After Las Hurdes, I follow a quiet road to climb a hillock for a vast view to the north and west. Below me is the great sweep of Castile and Leon.
I drive south to medieval Caceres and, after a night's rest, take a walk around the city. The Gothic cathedral, museum, plaza, Moorish walls, arches and the Palacio de Toledo-Moctezuma are wonderful. It was to the latter that an associate of Cortes brought back a daughter of the Aztec emperor as his bride. But more startling than the buildings are the storks, which build huge nests on top of just about every cupola, rooftop, tower and parapet. They sit, occasionally chattering, often motionless, as if the sun makes them lethargic. Caceres is bigger than Trujillo. It has a university and so is a lot livelier in the evening. I stay a second night, and, after a quick sherry crawl through the bars, feast on suckling pig at a 60-year-old restaurant called El Figon de Eustaquio.
A main road takes me to Merida, where I uncover Extremadura's Roman heritage. There are ruins all over town, including a theatre (still used for an annual classical theatre festival) and amphitheatre, a bridge, a temple of Diana and an impressively intact Roman circus. The National Museum of Roman Art, housed in a modern building, houses a well-curated display of statuary and antiquities.

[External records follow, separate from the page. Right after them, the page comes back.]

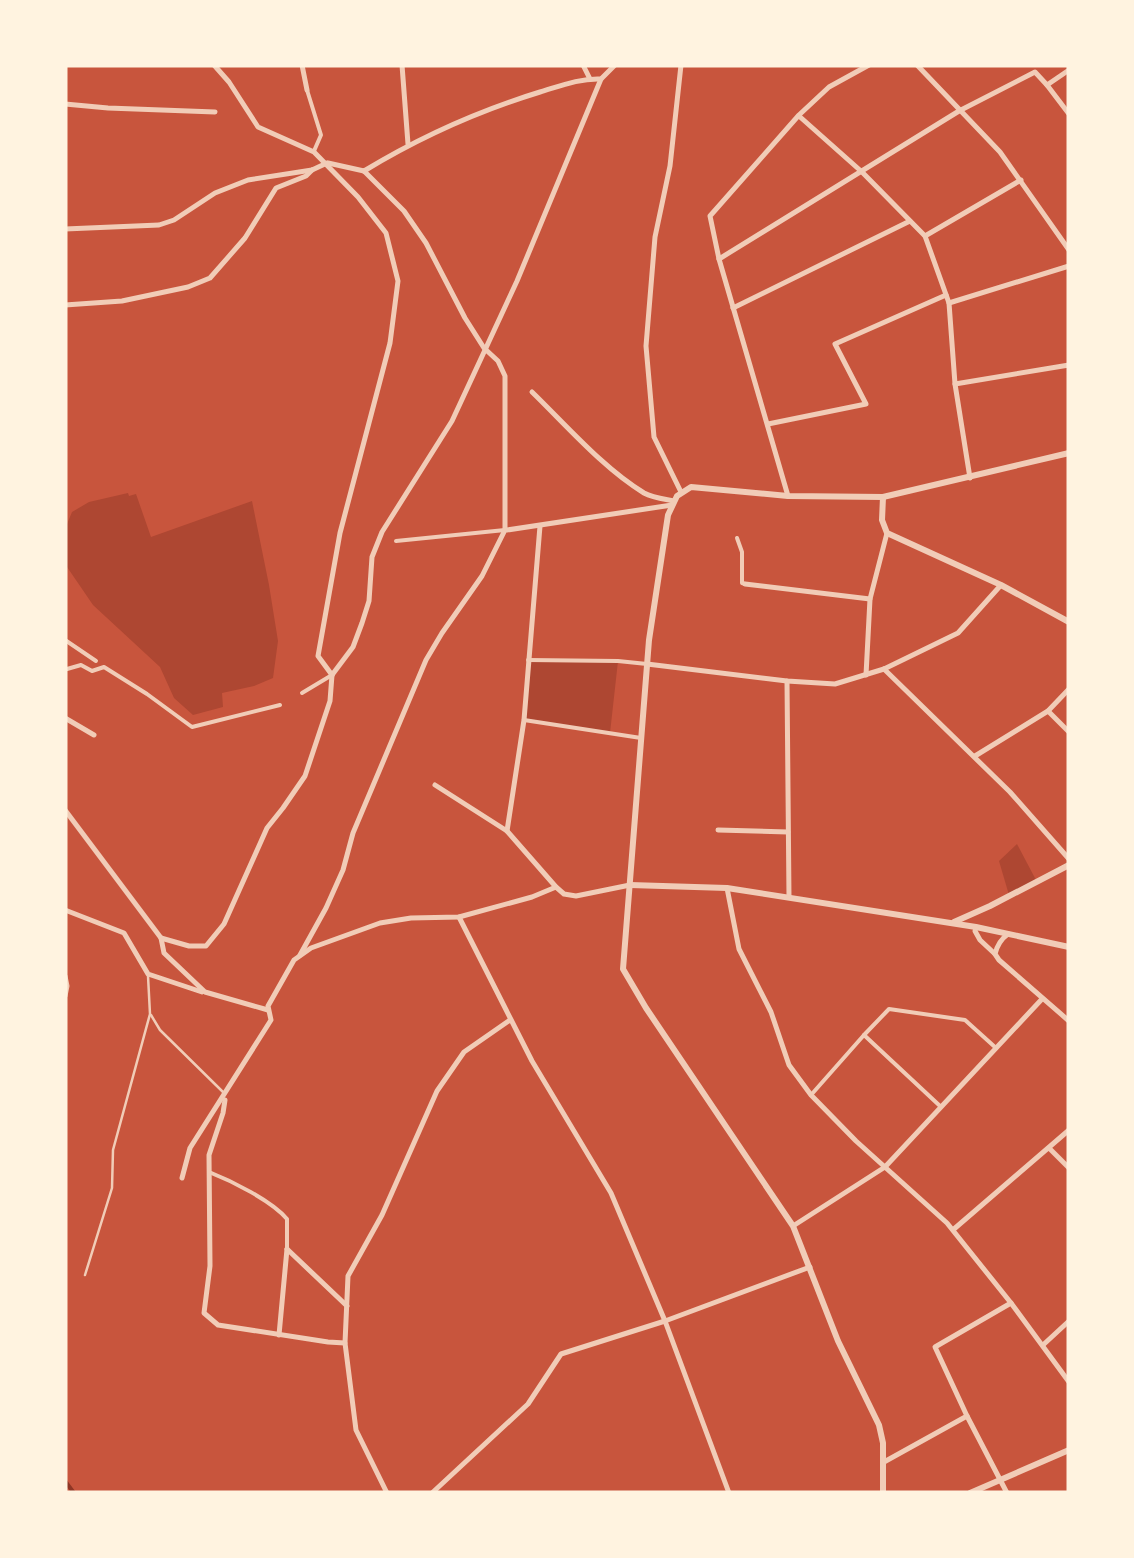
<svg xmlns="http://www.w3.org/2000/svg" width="1134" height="1558" font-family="'Exo 2',sans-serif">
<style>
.green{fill:#ae4732}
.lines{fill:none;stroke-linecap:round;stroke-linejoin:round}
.stream{stroke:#8f3625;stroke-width:4}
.service{stroke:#f1ccb7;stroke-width:2.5}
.pedestrian{stroke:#f1ccb7;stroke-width:4}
.minor{stroke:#f1ccb7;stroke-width:5}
.tertiary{stroke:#f1ccb7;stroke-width:6}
</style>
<rect width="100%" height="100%" fill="#c8553d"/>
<!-- green -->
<g class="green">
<polygon points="128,493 129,496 136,494 151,537 252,501 269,585 278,641 273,678 254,686 222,693 223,707 193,715 174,698 160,667 93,605 65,564 65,529 72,512 89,502"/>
<polygon points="528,660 618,661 610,733 524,720"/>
<polygon points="1017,844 1036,880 1009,895 999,861"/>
</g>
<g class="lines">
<!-- stream -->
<polyline class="stream" points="65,1481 74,1493"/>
<!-- service -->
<g class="service">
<polyline points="151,1015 160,1030 224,1093"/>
<polyline points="85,1275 112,1188 113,1150 150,1014 148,976"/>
</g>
<!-- pedestrian -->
<g class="pedestrian">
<polyline points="307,90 321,135 314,151"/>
<polyline points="737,538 742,552 742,583 745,584"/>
<polyline points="396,541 505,530"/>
<polyline points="65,640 96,661"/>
<polyline points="528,660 618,661 647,664"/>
<polyline points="65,668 67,669 81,665 92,671 104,667 147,694 192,727 280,705"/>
<polyline points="302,693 332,675"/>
<polyline points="524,720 641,738"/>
<polyline points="864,1035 889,1009 965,1020 996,1048"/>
<polyline points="811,1095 864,1035 940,1106"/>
<path d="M209 1172C232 1181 272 1201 287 1219V1247"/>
</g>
<!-- minor -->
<g class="minor">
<polyline points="214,65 229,82 258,127 314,152 358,197 386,233 398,281 390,343 340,533 318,656 332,675"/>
<polyline points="302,65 307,90"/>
<polyline points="402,65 408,144"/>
<polyline points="583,65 590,79"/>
<polyline points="917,65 1000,152 1069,250"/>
<polyline points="1047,85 1069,114"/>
<polyline points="65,104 108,108 215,112"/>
<polyline points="799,116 862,172 925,236 949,303 955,384 970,478"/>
<polyline points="328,163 364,171"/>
<path d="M364 171C420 137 478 111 540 92 560 86 580 78 601 79L615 65"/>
<polyline points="65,229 159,225 174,220 215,193 248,180 312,170 327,163"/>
<polyline points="925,236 1021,180"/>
<polyline points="719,259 959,111 1035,72 1047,85 1069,70"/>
<polyline points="949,303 1069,266"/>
<polyline points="65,305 122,301 188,287 210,278 245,238 276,188 306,176 312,170"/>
<polyline points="733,308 910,221"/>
<polyline points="955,384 1069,365"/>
<path d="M532 392C566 425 603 468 644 493 653 498 664 499 674 501"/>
<polyline points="768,424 866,404 835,344 946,295"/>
<polyline points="681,492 654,437 646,346 655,237 670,166 681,65"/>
<polyline points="788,496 719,259 710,216 799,115 829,87 869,65"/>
<polyline points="507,530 672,505"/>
<polyline points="745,584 870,599"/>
<polyline points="647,664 787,681 835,684 884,669 958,633 1001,585"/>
<polyline points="884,669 1010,792 1069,859"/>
<polyline points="332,675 353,647 362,623 369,601 372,557 382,532 452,421 517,281 601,79"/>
<polyline points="866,675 870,599 887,533"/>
<polyline points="787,681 789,897"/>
<polyline points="1048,711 1069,732"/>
<polyline points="65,718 94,735"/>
<polyline points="975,756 1048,711 1069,689"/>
<polyline points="435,785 507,831 556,887 564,894 576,896 630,885"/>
<polyline points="65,810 161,938 164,953 205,992 268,1010"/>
<polyline points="718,830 788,832"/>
<polyline points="507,831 524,720 540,526"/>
<polyline points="727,888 739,949 771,1012 789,1065 811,1095 856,1141 947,1223 1011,1303 1069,1382"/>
<polyline points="65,910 124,933 148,974 202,992"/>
<polyline points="459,917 532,1061 611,1193 665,1321 729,1493"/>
<polyline points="976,927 975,931 980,940 995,954"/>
<path d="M1008 934C1001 939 997 946 995 954L999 960 1069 1021"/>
<polyline points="161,938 189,946 206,946 224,924 267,828 283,808 305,776 330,701 332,675"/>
<polyline points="300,955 326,908 343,870 353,833 426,660 442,633 482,576 505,530 505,376 498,361 484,348 465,318 426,243 404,211 364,171"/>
<polyline points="65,976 67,986 65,996"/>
<polyline points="225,1100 223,1113 209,1155 210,1266 204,1313 218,1325 328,1342 345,1343"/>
<polyline points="1049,1148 1069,1168"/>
<polyline points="182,1178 190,1148 271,1020 268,1006 294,960 311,948 380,923 411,918 459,917 532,897 556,887"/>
<polyline points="793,1226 885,1167 1042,999"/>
<polyline points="954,1229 1069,1130"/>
<polyline points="287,1249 347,1306"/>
<polyline points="279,1335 287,1249"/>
<polyline points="1043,1345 1069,1321"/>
<polyline points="884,1462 967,1416"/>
<polyline points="387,1493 356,1430 345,1343 348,1276 382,1215 437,1091 464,1052 510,1020"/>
<polyline points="432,1493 528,1404 561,1354 665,1321 810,1267"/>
<polyline points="1007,1493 967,1416 935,1347 1011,1303"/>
</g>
<!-- tertiary -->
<g class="tertiary">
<polyline points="883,497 882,520 887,533 1001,585 1069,622"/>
<polyline points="630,885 727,888 976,927 1069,947"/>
<polyline points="954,922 990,906 1069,865"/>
<polyline points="883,1493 883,1443 879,1425 838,1341 793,1226 646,1008 623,969 649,640 668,515 677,496 691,487 788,496 883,497 1069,453"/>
<polyline points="970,1493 1069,1450"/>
</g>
</g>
<!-- border -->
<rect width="1134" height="1558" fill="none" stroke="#fff3e0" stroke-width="135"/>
</svg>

Extremadura is a multifaceted province (one of 17 "autonomous communities"), its borders touching many regions of Spain. In Zafra, you begin to feel the Andalucian influence. A local guide, Ana, shows me round the patios and wells, the checked-floors of porches and the wrought-iron gates and window bars, which remind me of the older houses of Buenos Aires. America comes into view wherever you wander in western Spain.
I stay the night in a parador, one of those converted palaces the state runs as a grand hotel. Zafra's was once home to the powerful dukes of Feria and was suitably grandiose. Cortes rested in Zafra while travelling south to the departure point for his voyage to Mexico and is said to have stayed at a parador. I'm in no such hurry. At Barbacana, I lunch on Iberian ham and solomillo (sirloin) drenched in sweet Pedro de Ximenez wine. I don't think I could have been a conquistador. This rich food is making me too rotund to wear armour, I don't like the sight of blood, and I like it too much here.